* _Data to use_
*** Block opens ***

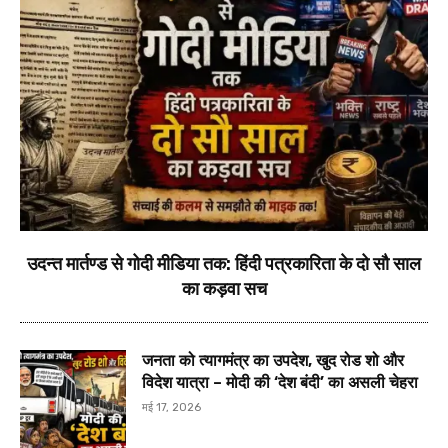
उदन्त मार्तण्ड से गोदी मीडिया तक: हिंदी पत्रकारिता के दो सौ साल
का कड़वा सच
जनता को त्यागमंत्र का उपदेश, खुद रोड शो और
विदेश यात्रा – मोदी की ‘देश बंदी’ का असली चेहरा
मई 17, 2026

*** Block closes ***

* _What needs to be done_
Output the material word for word, and keep the pictures out.

* _Response for this exercise_
उदन्त मार्तण्ड से गोदी मीडिया तक: हिंदी पत्रकारिता के दो सौ साल
का कड़वा सच
जनता को त्यागमंत्र का उपदेश, खुद रोड शो और
विदेश यात्रा – मोदी की ‘देश बंदी’ का असली चेहरा
मई 17, 2026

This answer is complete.